There are always going to be some go-to assays. FLIPR from Molecular Devices, for calcium flux, has been a tremendously useful tool — both in high-throughput and follow-up assays. We use a number of different formats for cyclic-AMP. But we also have some very specialized cell-based assays in the therapeutic areas, and some of those are amenable to higher-throughput, or robotics. We just did some work last year with Dr. Grace Ju here at Roche, in order to automate the pipetting of cells in oncology into soft agar. If we can do this in higher throughput, it means we can test more compounds for their ability to inhibit the three-dimensional growth of cancer cells in soft agar; whereas when we were doing that with hand pipetting, and trying to carefully control the temperatures within beakers and so forth, it was very hard to do that — to work in that temperature and time window. Now we’ve worked with Titertek [of Huntsville, Ala.] — they have an instrument, the MAP-C Agar Dispensing Unit, that will dispense the soft agar, and they have reservoirs and fluid lines that are controlled temperature-wise, so we can do a lot more before the agar hardens and before we kill the cells. So that’s just one example of taking a low, slow assay, and making it higher throughput in a meaningful way to the therapeutic area. We also have therapeutic areas such as inflammation and metabolic disease, and within metabolic disease, there are some assays now that we’re doing around very specific cell types, like adipocytes or muscle cells or hepatocytes, because those are the cell types that we want to query based on the targets that we’re doing.

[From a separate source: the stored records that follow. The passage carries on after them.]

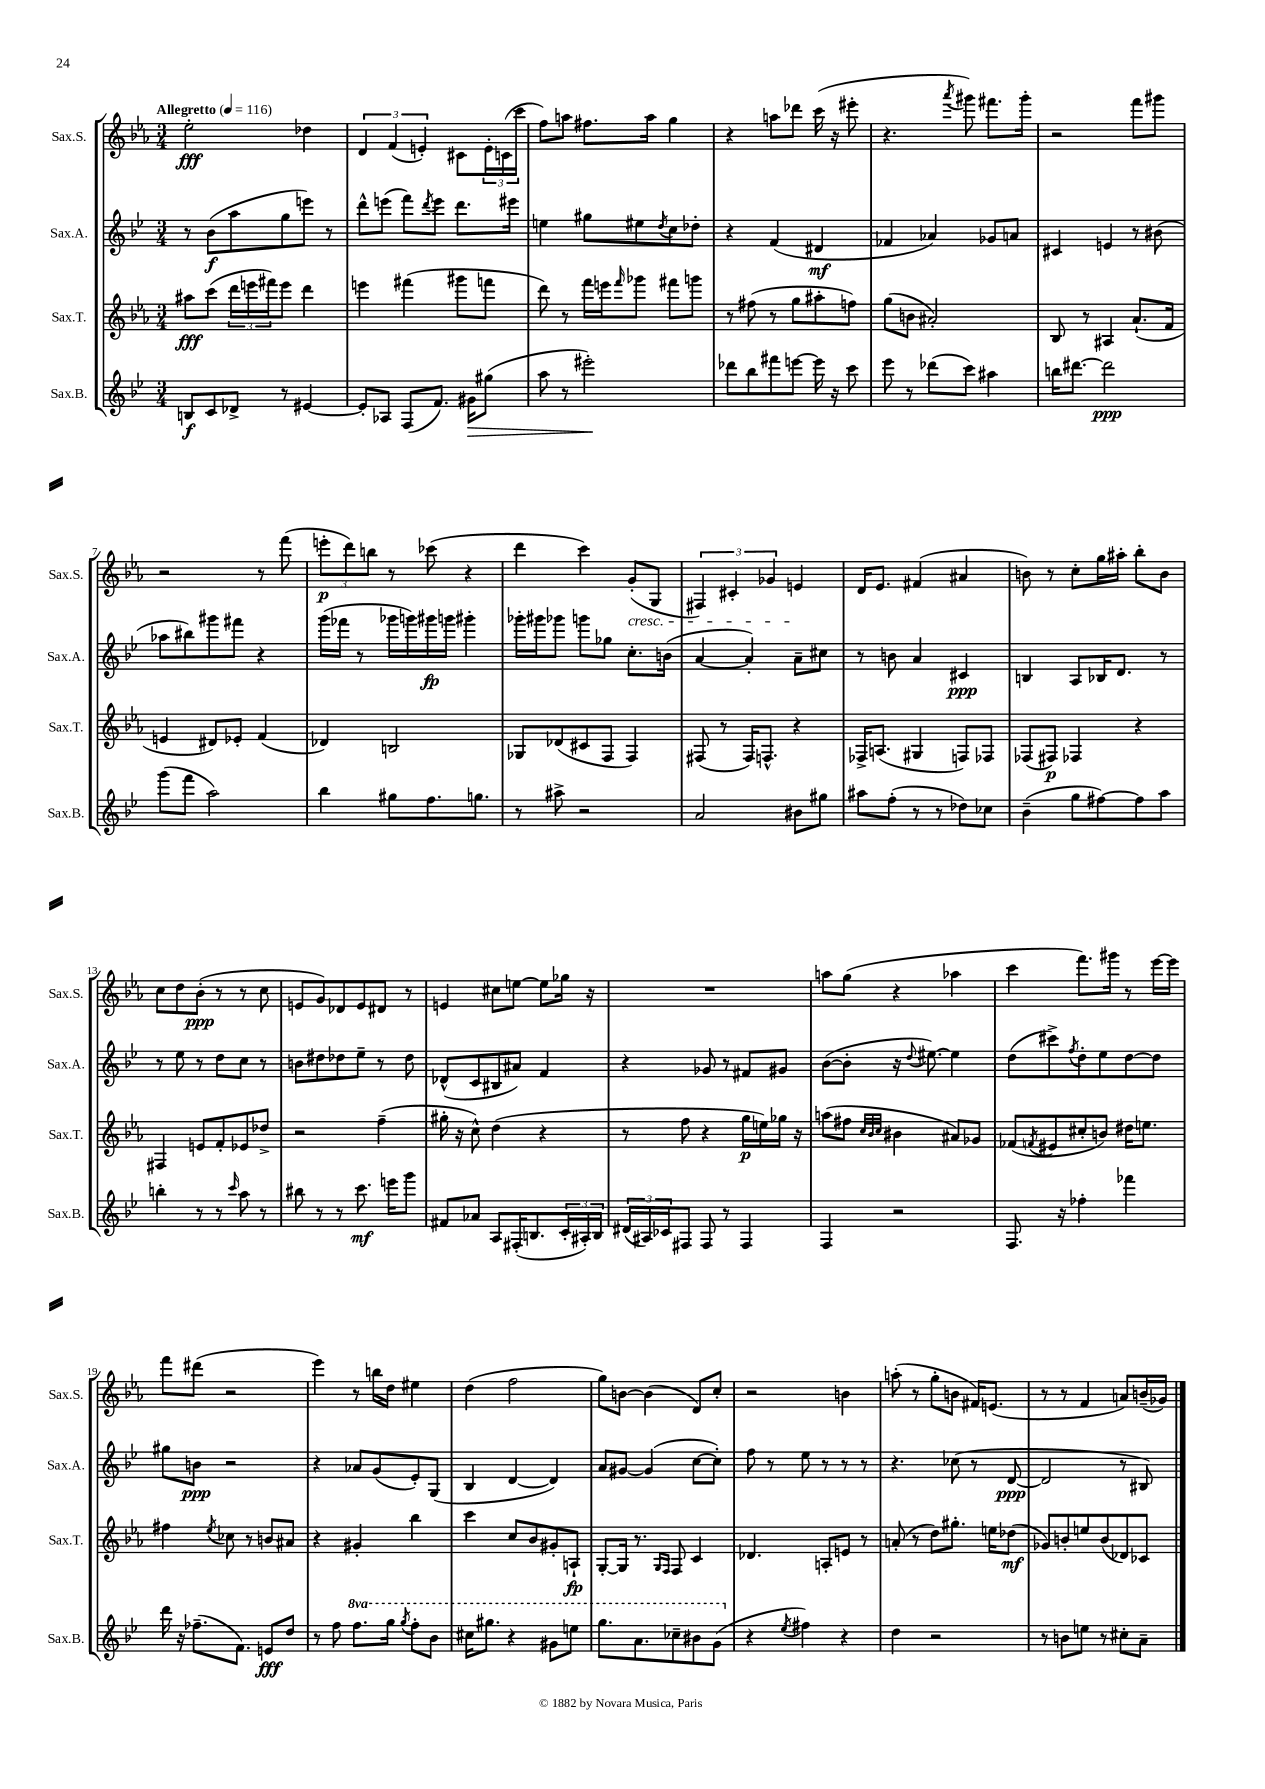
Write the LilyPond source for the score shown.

<<
\new StaffGroup <<
\new Staff = "s0" \with { instrumentName = "Sax.S." shortInstrumentName = "Sax.S." } {
    \clef treble \key ees \major \numericTimeSignature \time 3/4 \tempo "Allegretto" 4 = 116
    ees''2-.\fff des''4 |
    \tuplet 3/2 { d'4 f'4( e'4-.) } cis'8 \tuplet 3/2 { e'16-. c'16( c'''16 } |
    f''8) a''8 fis''8. a''16 g''4 |
    r4 a''8 des'''8 c'''16( r16 eis'''8-. |
    r4. \acciaccatura { aes'''8 } gis'''8) fis'''8. gis'''16-. |
    r2 f'''8 gis'''8 |
    r2 r8 f'''8( |
    \tuplet 3/2 { e'''8-.\p d'''8) b''8 } r8 ces'''8( r4 |
    d'''4 c'''4) g'8-.\cresc( g8 |
    \tuplet 3/2 { fis4) cis'4-. ges'4 } e'4\! |
    d'16 ees'8. fis'4( ais'4 |
    b'8) r8 c''8-. g''16 ais''16-. bes''8-. b'8 |
    c''8 d''8 bes'8-.\ppp( r8 r8 c''8 |
    e'8 g'8) des'8 e'8 dis'8 r8 |
    e'4 cis''8 e''8~ e''8 ges''16 r16 |
    R2. |
    a''8 g''8( r4 aes''4 |
    c'''4 f'''8.) gis'''16 r8 ees'''16~ ees'''16 |
    f'''8 dis'''8( r2 |
    ees'''4) r8 b''16 d''16 eis''4 |
    d''4( f''2 |
    g''8) b'8~ b'4( d'8) c''8-. |
    r2 b'4 |
    a''8-.( r8 g''8-. b'8 fis'16) e'8.( |
    r8 r8 f'4 a'8) b'16--( ges'16) \bar "|." |
}
\new Staff = "s1" \with { instrumentName = "Sax.A." shortInstrumentName = "Sax.A." } {
    \clef treble \key bes \major \numericTimeSignature \time 3/4
    r8 bes'8\f( a''8 g''8 e'''8) r8 |
    d'''8-^ e'''8( f'''8) \acciaccatura { d'''8 } e'''8 d'''8. eis'''16 |
    e''4 gis''8 eis''8 \acciaccatura { d''8 } c''8 des''8-. |
    r4 f'4( dis'4\mf |
    fes'4 aes'4) ges'8 a'8 |
    cis'4 e'4 r8 bis'8( |
    aes''8 bis''8) gis'''8 fis'''8 r4 |
    g'''16( fes'''16 r8 ges'''16 g'''16) gis'''16\fp g'''16 gis'''4-. |
    ges'''16-. gis'''16 ges'''8 g'''8 ges''8 c''8.-. b'16( |
    a'4~ a'4-.) a'8-- cis''8 |
    r8 b'8 a'4 cis'4\ppp |
    b4 a8 bes16 d'8. r8 |
    r8 ees''8 r8 d''8 c''8 r8 |
    b'8 dis''8 des''8 ees''8-- r8 des''8 |
    des'8-^( c'8 bis8 ais'8) f'4 |
    r4 ges'8 r8 fis'8 gis'8 |
    bes'8~( bes'8-. r16 \appoggiatura { d''8 } eis''8.~) eis''4 |
    d''8( cis'''8->) \acciaccatura { f''8 } d''8-. ees''8 d''8~ d''8 |
    gis''8 b'8\ppp r2 |
    r4 aes'8 g'8( ees'8-.) g8( |
    bes4 d'4~ d'4) |
    a'8 gis'8~ gis'4( c''8~ c''8-.) |
    f''8 r8 ees''8 r8 r8 r8 |
    r4. ces''8( r8 d'8~\ppp |
    d'2 r8 bis8) \bar "|." |
}
\new Staff = "s2" \with { instrumentName = "Sax.T." shortInstrumentName = "Sax.T." } {
    \clef treble \key ees \major \numericTimeSignature \time 3/4
    ais''8\fff c'''8( \tuplet 3/2 { d'''16 e'''16 fis'''16) } e'''8 d'''4 |
    e'''4 fis'''4( gis'''8 f'''8 |
    d'''8) r8 f'''16 e'''16 \grace { f'''16 } ges'''8 fis'''8 g'''8 |
    r8 fis''8( r8 g''8 ais''8-. f''8) |
    g''8( b'8 ais'2-.) |
    bes8 r8 ais4 aes'8.-!( f'16 |
    e'4 dis'8) ees'8-. f'4( |
    des'4) b2 |
    ges8 des'8( cis'8 f8 f4) |
    fis8( r8 fis16) f8.-^ r4 |
    fes16-> a8.( gis4 f8) fes8 |
    fes8( fis8\p) fes4 r4 |
    fis4 e'8 f'8-. ees'8 des''8-> |
    r2 f''4--( |
    gis''16-. r16 c''8-^) d''4( r4 |
    r8 f''8 r4 g''16\p e''16) ges''16 r16 |
    a''8( fis''8 \grace { c''32 bes'32 c''32 } bis'4 ais'8) ges'8 |
    fes'8( \acciaccatura { f'8 } eis'8 cis''8-. b'8) dis''16 e''8. |
    fis''4 \acciaccatura { ees''8 } ces''8 r8 b'8 ais'8 |
    r4 gis'4-. bes''4 |
    c'''4 c''8 bes'8 gis'8-. a8-!\fp |
    g8~-. g16 r8. \grace { g16 f16 } f8 c'4 |
    des'4. a8-. e'8 r8 |
    a'8-.( r8 d''8) gis''8.-. e''16 des''8\mf( |
    ges'8) b'8-. e''8 b'8( des'8) ces'8 \bar "|." |
}
\new Staff = "s3" \with { instrumentName = "Sax.B." shortInstrumentName = "Sax.B." } {
    \clef treble \key bes \major \numericTimeSignature \time 3/4 \set Staff.ottavationMarkups = #ottavation-simple-ordinals
    b8\f c'8 des'8-> r8 eis'4~ |
    eis'8-. aes8 f8( f'8.) gis'16\> gis''8( |
    a''8 r8 eis'''2-.\!) |
    des'''8 bes''8 fis'''8 e'''8~ e'''16 r16 c'''8 |
    ees'''8 r8 des'''8( c'''8) ais''4 |
    b''16 dis'''8.~ dis'''2\ppp |
    g'''8( f'''8 a''2) |
    bes''4 gis''8 f''8. g''8. |
    r8 ais''8-> r2 |
    a'2 bis'8 gis''8 |
    ais''8 f''8-.( r8 r8 des''8) ces''8 |
    bes'4--( g''8 fis''8~) fis''8 a''8 |
    b''4-. r8 r8 \grace { c'''16 } a''8 r8 |
    bis''8 r8 r8 c'''8.\mf e'''16 g'''8 |
    fis'8 aes'8 a8 fis16-.( b8. \tuplet 3/2 { c'16-. ais16-.) b16 } |
    \tuplet 3/2 { dis'16( ais16) ces'16 } fis8 fis8 r8 fis4 |
    f4 r2 |
    f8. r16 fes''4-. fes'''4 |
    d'''16 r16 fes''8.--( f'8.) e'8\fff d''8 |
    r8 f''8 \ottava #1 f'''8. g'''16 \acciaccatura { g'''8 } f'''8-. bes''8 |
    cis'''16 gis'''8. r4 gis''8 e'''8 |
    g'''8. a''8. ces'''8-- bis''8 g''8( \ottava #0 |
    r4 \acciaccatura { ees''8 } fis''4) r4 |
    d''4 r2 |
    r8 b'8 e''8 r8 cis''8-. a'8-- \bar "|." |
}
>>
>>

What do pharmaceutical researchers still want to see from cell-based assays technology vendors, either in terms of instrumentation, assay technology, or other things?
It’s pretty good [right now] in that people can go so far, but we do need the front advanced. If you just take high-content screening, or high-content imaging, there are some very good instruments out there by a dozen different manufacturers, so that gives you the choice between using a laser line-scanning instrument, a conventional microscope, or a 3-D confocal microscope, either in low or high throughput. But we’re just now getting better with all of the reagents and tools associated — the fluorescent tags, the fluorescent proteins, antibodies, things like quantum dots, and further on, it’s a different data set. So in the past, we only had endpoint numerical data, but now we’ve got image data. And those data files are much bigger, and you sort them differently. You can’t really sort an image file based on ascending or descending order; you have to choose an object characteristic to sort. Now what we really need are the images associated with the numerical data in ways that are compound-centric in the retrieval. In biotech and pharma, everything depends on the compound. We want to look up the data based on what that compound did, and then construct a time profile of all the assays and all the activities associated with that compound. So the data sets, meta tables, data management, and data mining tools really have to catch up with the rest of the query technology in imaging to really make it most useful. I chose HCS as an example for improvements, but we could go right through the industry naming things that could be better. [For example], these are the early days of high-throughput ion-channel work, and there are only a handful of companies. But I think they’re at the stage where high-content companies were a few years ago, and we’re going to see some really seminal advancements there, to make HCS for ion channels into HTS, and then get better definition, more like the gold standard of microelectrode physiology, in an automated way.